[Opening Extracted entries section]

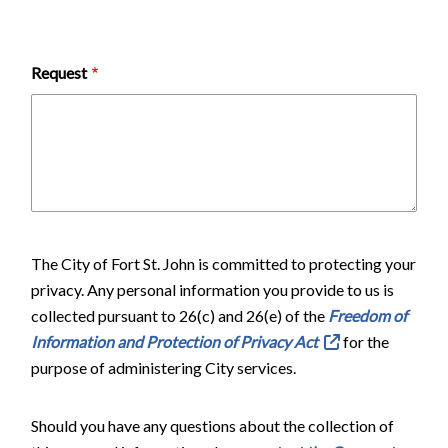
Request
The City of Fort St. John is committed to protecting your
privacy. Any personal information you provide to us is
collected pursuant to 26(c) and 26(e) of the
Freedom of
Information and Protection of Privacy Act
for the
purpose of administering City services.
Should you have any questions about the collection of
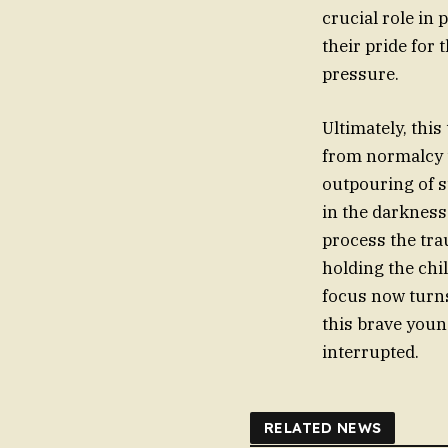
crucial role i
their pride for 
pressure.
Ultimately, this
from normalcy to
outpouring of s
in the darkness
process the tra
holding the chil
focus now turns
this brave young
interrupted.
RELATED NEWS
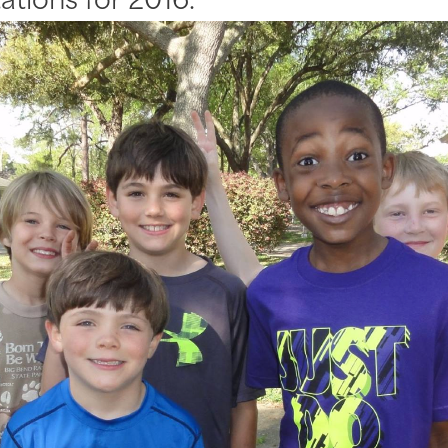
ations for 2016.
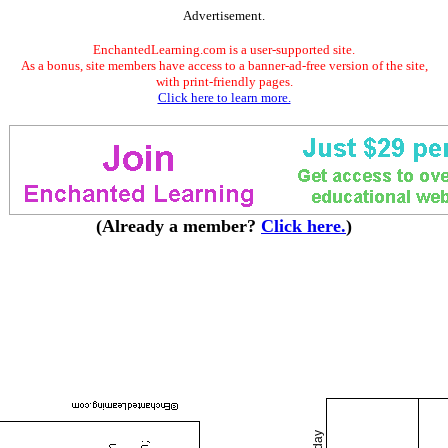
Advertisement.
EnchantedLearning.com is a user-supported site.
As a bonus, site members have access to a banner-ad-free version of the site,
with print-friendly pages.
Click here to learn more.
(Already a member?
Click here.
)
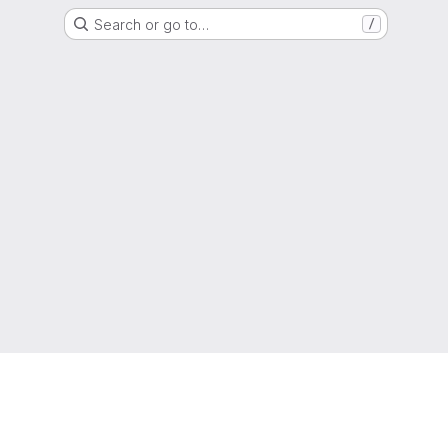
Search or go to…
/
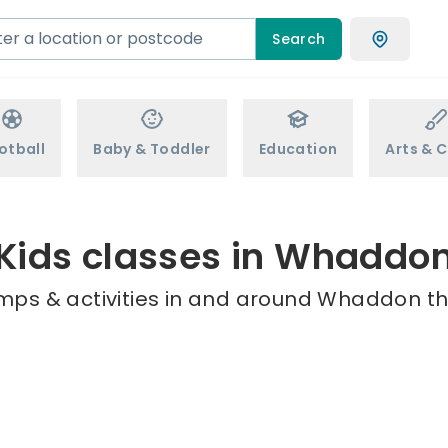
Search
otball
Baby & Toddler
Education
Arts & C
Kids classes in Whaddo
mps & activities in and around Whaddon th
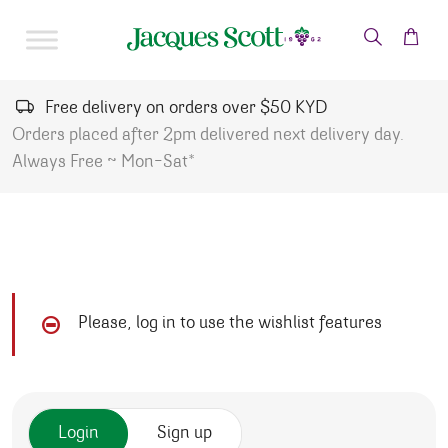
Skip to content
Free delivery on orders over $50 KYD
Orders placed after 2pm delivered next delivery day.
Always Free ~ Mon-Sat*
Please, log in to use the wishlist features
Login
Sign up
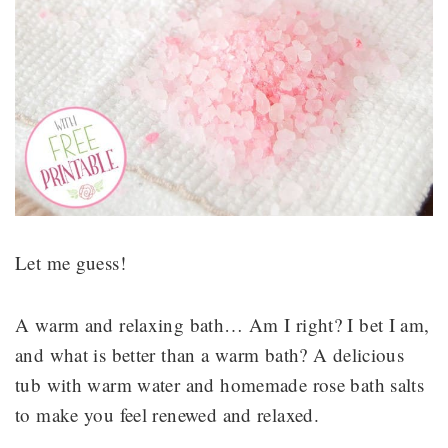
Let me guess!
A warm and relaxing bath… Am I right? I bet I am,
and what is better than a warm bath? A delicious
tub with warm water and homemade rose bath salts
to make you feel renewed and relaxed.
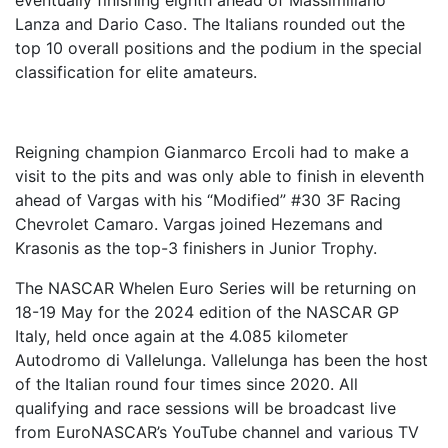
eventually finishing eighth ahead of Massimiliano
Lanza and Dario Caso. The Italians rounded out the
top 10 overall positions and the podium in the special
classification for elite amateurs.
Reigning champion Gianmarco Ercoli had to make a
visit to the pits and was only able to finish in eleventh
ahead of Vargas with his “Modified” #30 3F Racing
Chevrolet Camaro. Vargas joined Hezemans and
Krasonis as the top-3 finishers in Junior Trophy.
The NASCAR Whelen Euro Series will be returning on
18-19 May for the 2024 edition of the NASCAR GP
Italy, held once again at the 4.085 kilometer
Autodromo di Vallelunga. Vallelunga has been the host
of the Italian round four times since 2020. All
qualifying and race sessions will be broadcast live
from EuroNASCAR’s YouTube channel and various TV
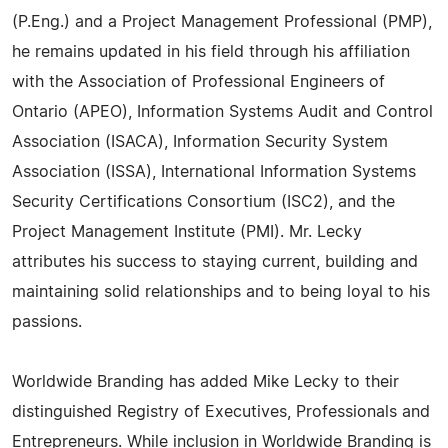
(P.Eng.) and a Project Management Professional (PMP),
he remains updated in his field through his affiliation
with the Association of Professional Engineers of
Ontario (APEO), Information Systems Audit and Control
Association (ISACA), Information Security System
Association (ISSA), International Information Systems
Security Certifications Consortium (ISC2), and the
Project Management Institute (PMI). Mr. Lecky
attributes his success to staying current, building and
maintaining solid relationships and to being loyal to his
passions.
Worldwide Branding has added Mike Lecky to their
distinguished Registry of Executives, Professionals and
Entrepreneurs. While inclusion in Worldwide Branding is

[Closing Extracted entries section]

**Work to be completed**
The reply should consist only of the lines from the top of the material above through the line with "focus now turns", printed exactly, pictures omitted.

**Output for this exercise**
Request
The City of Fort St. John is committed to protecting your
privacy. Any personal information you provide to us is
collected pursuant to 26(c) and 26(e) of the
Freedom of
Information and Protection of Privacy Act
for the
purpose of administering City services.
Should you have any questions about the collection of
crucial role i
their pride for 
pressure.
Ultimately, this
from normalcy to
outpouring of s
in the darkness
process the tra
holding the chil
focus now turns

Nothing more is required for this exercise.